Requirement: Take each line from the entries that holds "casing" and copy it out.

Stored data entries:
- Opening Delimiter -
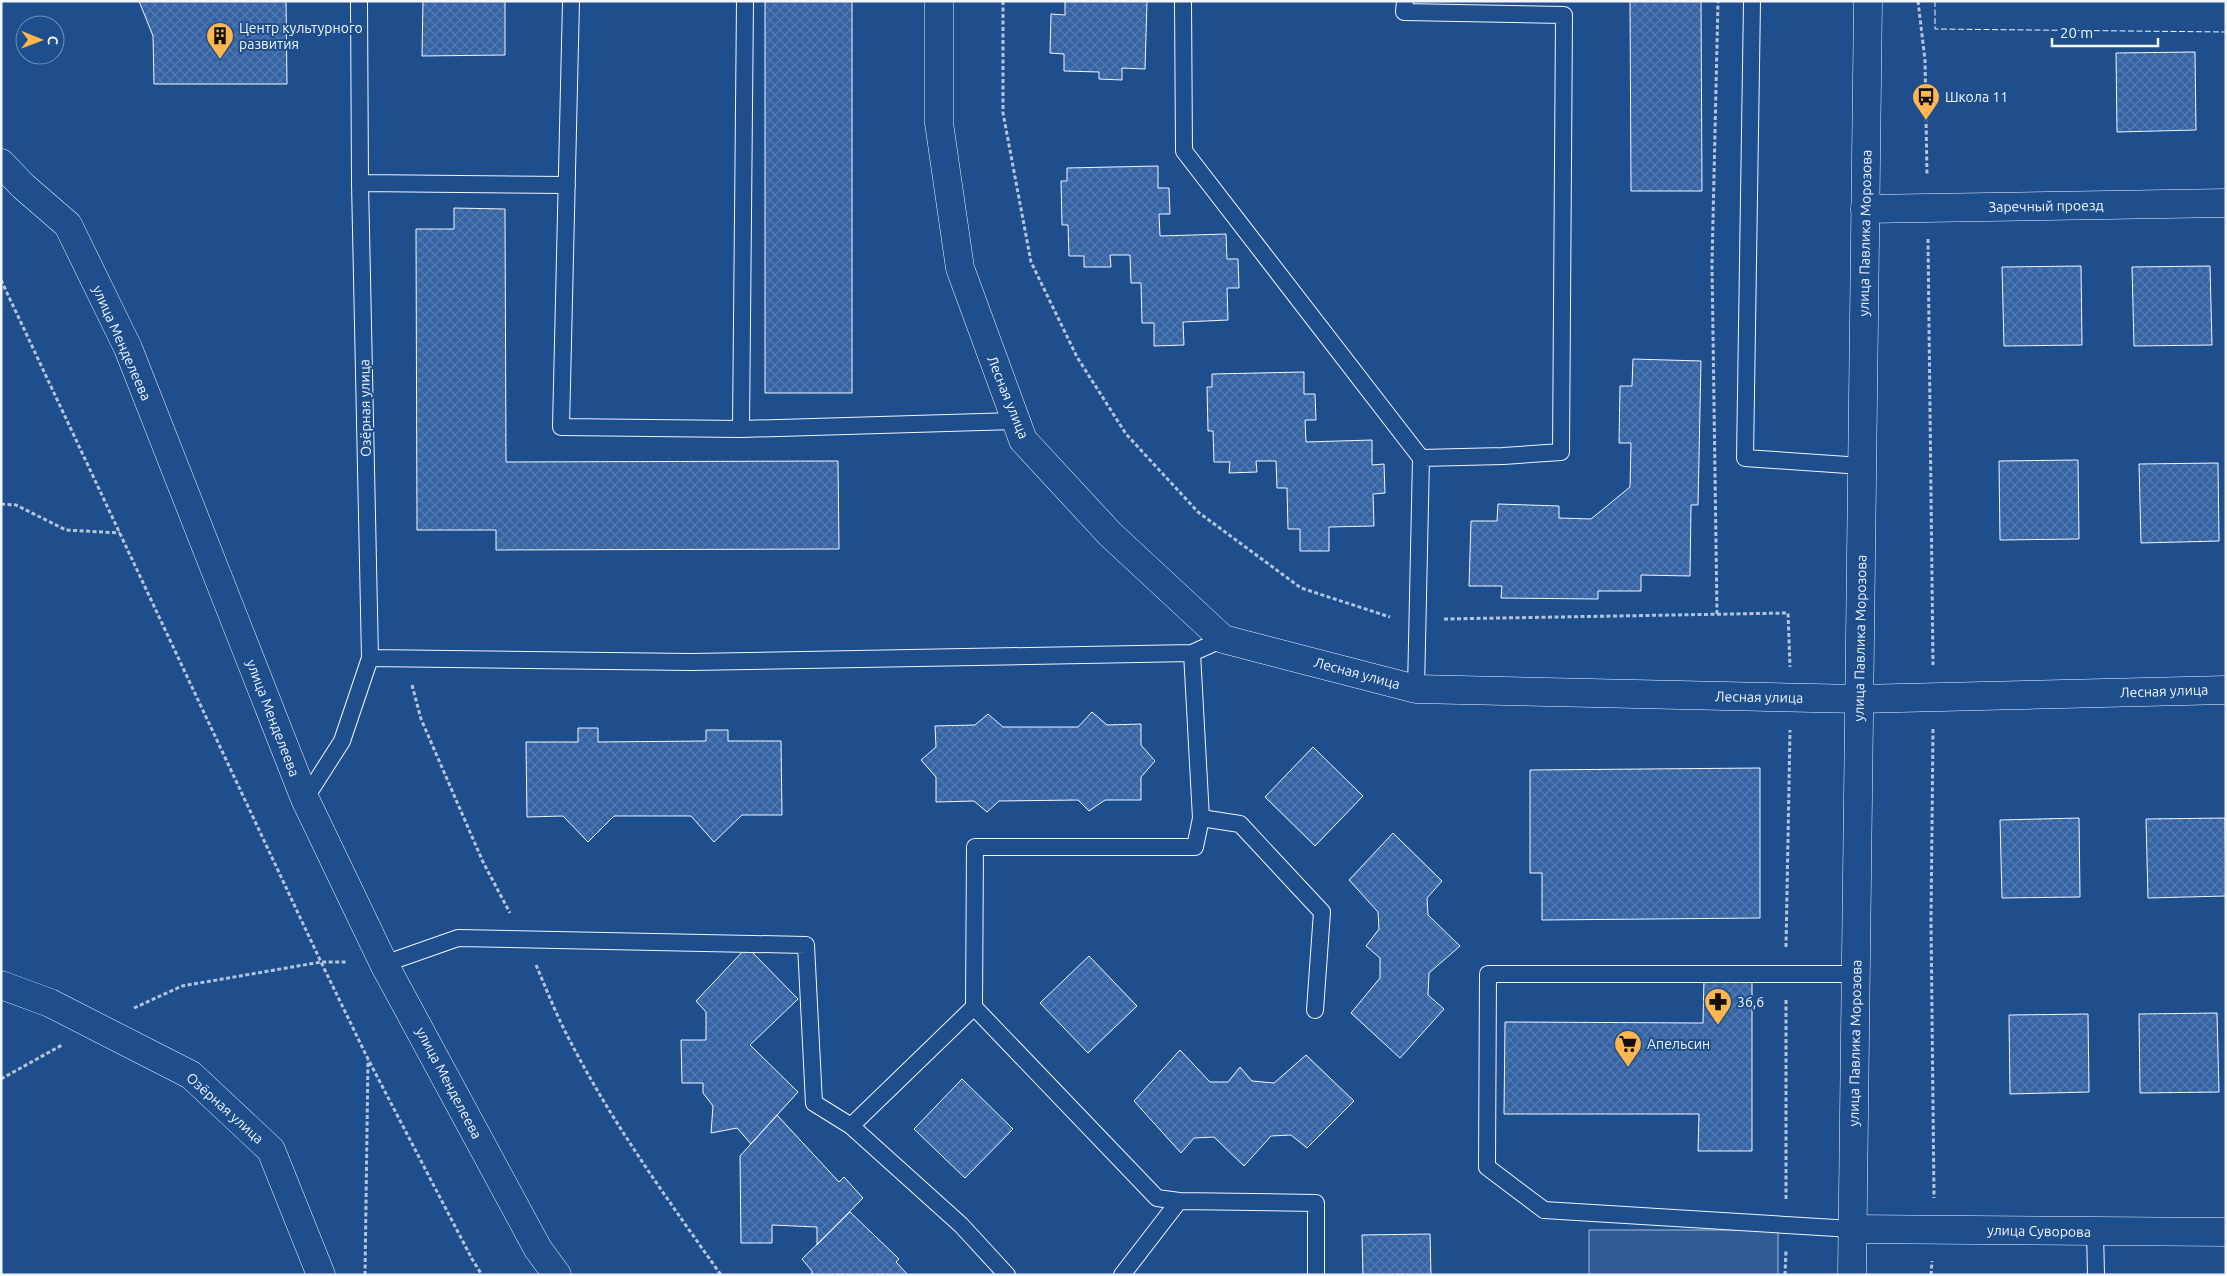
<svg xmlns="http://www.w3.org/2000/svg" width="2227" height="1276" viewBox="0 0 2227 1276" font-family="Ubuntu,sans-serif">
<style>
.built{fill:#305b95;stroke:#a8bbd7}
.building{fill:url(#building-cross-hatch);stroke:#f2f6ff}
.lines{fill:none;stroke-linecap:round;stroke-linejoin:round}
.service-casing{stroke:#f2f6ff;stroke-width:18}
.minor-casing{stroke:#f2f6ff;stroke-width:29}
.tertiary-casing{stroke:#f2f6ff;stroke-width:29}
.path{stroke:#b3c4dc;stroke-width:3;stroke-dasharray:4 2.5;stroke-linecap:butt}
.service{stroke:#1f4e8c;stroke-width:16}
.minor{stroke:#1f4e8c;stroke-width:28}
.tertiary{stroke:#1f4e8c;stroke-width:28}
.fence{stroke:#f2f6ff;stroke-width:1;stroke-dasharray:6 2.5;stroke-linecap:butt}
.labels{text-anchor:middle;stroke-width:4;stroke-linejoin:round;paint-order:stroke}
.poi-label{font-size:14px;fill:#f2f6ff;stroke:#1f4e8c;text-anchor:start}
.street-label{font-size:14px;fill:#f2f6ff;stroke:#1f4e8c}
</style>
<defs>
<pattern id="building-cross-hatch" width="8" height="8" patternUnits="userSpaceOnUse" patternTransform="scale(1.25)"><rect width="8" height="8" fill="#3563a3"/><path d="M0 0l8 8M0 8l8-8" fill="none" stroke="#537ab1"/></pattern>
</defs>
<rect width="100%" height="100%" fill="#1f4e8c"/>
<path class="built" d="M1589,1230H1778V1275H1589Z"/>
<path class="building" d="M139,1H286L287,84H154L153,36Z
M423,1H505V55L422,56Z
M765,1H852V393H765Z
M1065,1H1147L1145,69L1122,68V80L1099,79V72L1064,71V54L1050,53L1051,14L1065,15Z
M1630,1H1701L1702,191H1631Z
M2195,52L2196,130L2117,132L2116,53Z
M1158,166V188H1169L1170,214H1159L1160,236L1226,234L1227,259H1238L1239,288H1227L1228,320L1183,322L1184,345L1154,346V323H1142L1141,283H1131L1130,255H1110L1111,267H1084V256H1069L1068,225H1062L1061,181H1067V168Z
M454,208L505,209L506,462L838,461L839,549L496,550V530H417L416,229H454Z
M2081,266L2082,345L2004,346L2002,267Z
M2210,266L2212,345L2134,346L2132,267Z
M1633,359L1701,361L1698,505H1691L1690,576L1641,575V591H1598V599L1501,598L1502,586H1469L1471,521H1497L1498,504L1559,506V518L1591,519L1630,487L1631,443H1619L1620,386H1632Z
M1304,372V394H1315L1316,420H1305L1306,442L1372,440V465L1384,464L1385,493L1373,494L1374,526L1329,527V551H1300V529H1288L1287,488H1277L1276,461H1256L1257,472L1229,473L1230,462H1214L1213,431H1208L1207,387H1212V374Z
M2078,460L2079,539L2000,540L1999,461Z
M2218,463L2219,541L2141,543L2139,464Z
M1092,712L1107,725L1141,724V745L1155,761L1141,777V800H1105L1089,811L1078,800L999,801L987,812L974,801L936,802V777L921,760L936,747L935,726L975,725L988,714L1003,727H1078Z
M578,728H598V742L706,741V730H728V741H781L782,815H742L714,842L691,816H614L588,842L563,816L527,817L526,742H578Z
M1313,747L1363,796L1315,846L1265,797Z
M1760,768V918L1542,920V873H1530V770Z
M2079,818L2080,897L2002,898L2000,820Z
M2225,818L2226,896L2148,898L2146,819Z
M1393,833L1442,881L1427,898L1428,915L1460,946L1429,973L1428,995L1444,1009L1400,1058L1351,1013L1380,978V958L1366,946L1379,929L1378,912L1349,880Z
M747,947L798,999L750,1045L798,1092L751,1144L737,1128L711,1133L713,1106L703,1093V1083H682L681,1040H706V1012L696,1001Z
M1089,956L1137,1006L1088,1053L1040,1003Z
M1704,977L1752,978V1151H1698L1699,1114H1504L1505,1022L1703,1023Z
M2217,1013L2219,1092L2140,1093L2139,1014Z
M2088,1014L2089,1092L2010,1094L2009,1015Z
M1180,1050L1210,1082H1228L1240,1067L1252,1081L1274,1083L1306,1055L1354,1101L1307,1148L1291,1135L1271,1136L1244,1166L1214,1137L1194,1138L1181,1153L1134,1101Z
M962,1079L1013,1129L965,1178L914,1129Z
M777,1115L839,1182L844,1177L863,1198L817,1245V1227L772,1225V1243H741L740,1156Z
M850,1212L899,1259L896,1262L908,1275H812V1271L802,1259Z
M1430,1234L1431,1275H1363L1362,1235Z"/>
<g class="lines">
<defs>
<path id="service" d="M571,1L561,427L741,429
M745,1L741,429L1015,421
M1183,1L1184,151L1421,458L1416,689
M1405,1L1404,12L1564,15L1561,452L1503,456L1421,458
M1752,1L1745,458L1862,466
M360,183L567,185
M1192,653L1201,818L1240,824L1322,912L1315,1010
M370,658L691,662L1192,653L1223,639
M305,799L342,741L370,658L360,183L359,1
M384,964L458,938L806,945L814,1103L851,1126L961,1225L1007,1275
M851,1126L974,1007
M1179,1201L1157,1198L974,1007L975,847H1195L1201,818
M1852,1229L1544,1210L1487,1167L1488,974H1856
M2095,1231L2096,1275
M1122,1275L1179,1201L1316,1203V1275"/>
<path id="minor" d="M939,1V123L960,268L1023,440L1110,534L1223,639L1416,689L1859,699L2226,690
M1,163L23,186L68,225L128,348L305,799L384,964L538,1249L557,1275
M1865,209L2226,203
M1,985L50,1003L191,1075L271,1150L321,1275
M1852,1229L2226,1232"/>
<path id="tertiary" d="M1852,1275L1868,1"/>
</defs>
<use href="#service" class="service-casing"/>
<use href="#minor" class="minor-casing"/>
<use href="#tertiary" class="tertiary-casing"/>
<path class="path" d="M1003,1V113L1031,262L1077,357L1126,434L1198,512L1301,588L1390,617
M1918,1L1925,60L1927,175
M1928,239L1933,665
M1,280L321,962L368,1059L472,1259L482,1275
M1,504L16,505L66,530L120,533
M1717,614L1712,264L1718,1
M1444,619L1788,613L1790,667
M412,685L421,719L483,862L510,913
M1933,729L1931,920L1934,1198
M1786,947L1790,730
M536,965C546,988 555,1012 567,1035C610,1120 666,1197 721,1275
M1786,1000V1199
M134,1008L182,986L321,962H348
M1,1079L62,1045
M365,1275L368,1060
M1785,1275L1786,1250
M1931,1275L1932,1261"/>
<use href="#service" class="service"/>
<use href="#minor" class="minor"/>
<use href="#tertiary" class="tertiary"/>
<path class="fence" d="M1935,1V29L2226,32"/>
</g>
<defs>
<symbol id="building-pin" viewBox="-11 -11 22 30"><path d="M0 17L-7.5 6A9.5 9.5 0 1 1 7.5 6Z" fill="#ffb74d" stroke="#1f4e8c"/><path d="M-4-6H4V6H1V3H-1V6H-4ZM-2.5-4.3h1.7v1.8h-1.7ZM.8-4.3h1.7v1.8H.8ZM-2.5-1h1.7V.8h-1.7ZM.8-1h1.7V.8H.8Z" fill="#111"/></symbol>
<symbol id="bus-pin" viewBox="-11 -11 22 30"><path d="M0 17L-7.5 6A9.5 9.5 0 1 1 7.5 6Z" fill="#ffb74d" stroke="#1f4e8c"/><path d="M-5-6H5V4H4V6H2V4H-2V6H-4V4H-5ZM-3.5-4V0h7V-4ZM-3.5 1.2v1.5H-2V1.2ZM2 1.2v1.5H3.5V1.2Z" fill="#111"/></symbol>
<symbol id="pharmacy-pin" viewBox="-11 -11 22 30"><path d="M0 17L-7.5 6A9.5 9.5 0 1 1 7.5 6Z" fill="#ffb74d" stroke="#1f4e8c"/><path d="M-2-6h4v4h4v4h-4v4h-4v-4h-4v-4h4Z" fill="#111"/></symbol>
<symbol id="supermarket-pin" viewBox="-11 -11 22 30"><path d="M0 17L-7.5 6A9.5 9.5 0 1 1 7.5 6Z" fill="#ffb74d" stroke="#1f4e8c"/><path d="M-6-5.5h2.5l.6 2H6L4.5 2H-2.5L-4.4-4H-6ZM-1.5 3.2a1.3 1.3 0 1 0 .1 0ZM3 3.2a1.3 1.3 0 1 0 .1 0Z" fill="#111"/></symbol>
</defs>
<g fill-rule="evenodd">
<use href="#building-pin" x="204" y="20" width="32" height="43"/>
<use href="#bus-pin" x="1910" y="81" width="32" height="43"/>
<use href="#pharmacy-pin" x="1702" y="986" width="32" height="43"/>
<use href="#supermarket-pin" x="1612" y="1028" width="32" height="43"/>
</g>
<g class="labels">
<g class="poi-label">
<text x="239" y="33">Центр культурного<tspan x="239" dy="16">развития</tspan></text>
<text x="1945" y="102">Школа 11</text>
<text x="1737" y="1007">36,6</text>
<text x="1647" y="1049">Апельсин</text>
</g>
<g class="street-label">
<text transform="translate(2046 206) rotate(-1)" y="5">Заречный проезд</text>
<text transform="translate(1865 233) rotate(-89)" y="5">улица Павлика Морозова</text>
<text transform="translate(122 343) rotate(66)" y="5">улица Менделеева</text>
<text transform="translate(1008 397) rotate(68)" y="5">Лесная улица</text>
<text transform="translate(365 408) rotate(-91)" y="5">Озёрная улица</text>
<text transform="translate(1860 638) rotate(-89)" y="5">улица Павлика Морозова</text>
<text transform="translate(1357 673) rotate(15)" y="5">Лесная улица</text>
<text transform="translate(2164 691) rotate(-2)" y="5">Лесная улица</text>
<text transform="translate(1759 697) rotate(1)" y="5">Лесная улица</text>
<text transform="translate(273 718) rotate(69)" y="5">улица Менделеева</text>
<text transform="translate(1855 1043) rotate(-89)" y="5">улица Павлика Морозова</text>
<text transform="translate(449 1083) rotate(62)" y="5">улица Менделеева</text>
<text transform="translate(225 1108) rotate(42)" y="5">Озёрная улица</text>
<text transform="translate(2039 1231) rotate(1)" y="5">улица Суворова</text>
</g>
</g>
<rect width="2227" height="1276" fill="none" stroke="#f2f6ff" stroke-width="5"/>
<g transform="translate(40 40) rotate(91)"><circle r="24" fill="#1f4e8c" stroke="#7391ba"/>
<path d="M0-4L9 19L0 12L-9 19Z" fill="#ffb74d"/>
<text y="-8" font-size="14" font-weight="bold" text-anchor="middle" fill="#f2f6ff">С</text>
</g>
<path d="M2052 38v8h106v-8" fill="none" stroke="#f2f6ff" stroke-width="2.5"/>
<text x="2060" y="38" font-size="15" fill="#f2f6ff" stroke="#1f4e8c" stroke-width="4" paint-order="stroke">20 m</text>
</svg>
- Closing Delimiter -
Worked solution:
.service-casing{stroke:#f2f6ff;stroke-width:18}
.minor-casing{stroke:#f2f6ff;stroke-width:29}
.tertiary-casing{stroke:#f2f6ff;stroke-width:29}
<use href="#service" class="service-casing"/>
<use href="#minor" class="minor-casing"/>
<use href="#tertiary" class="tertiary-casing"/>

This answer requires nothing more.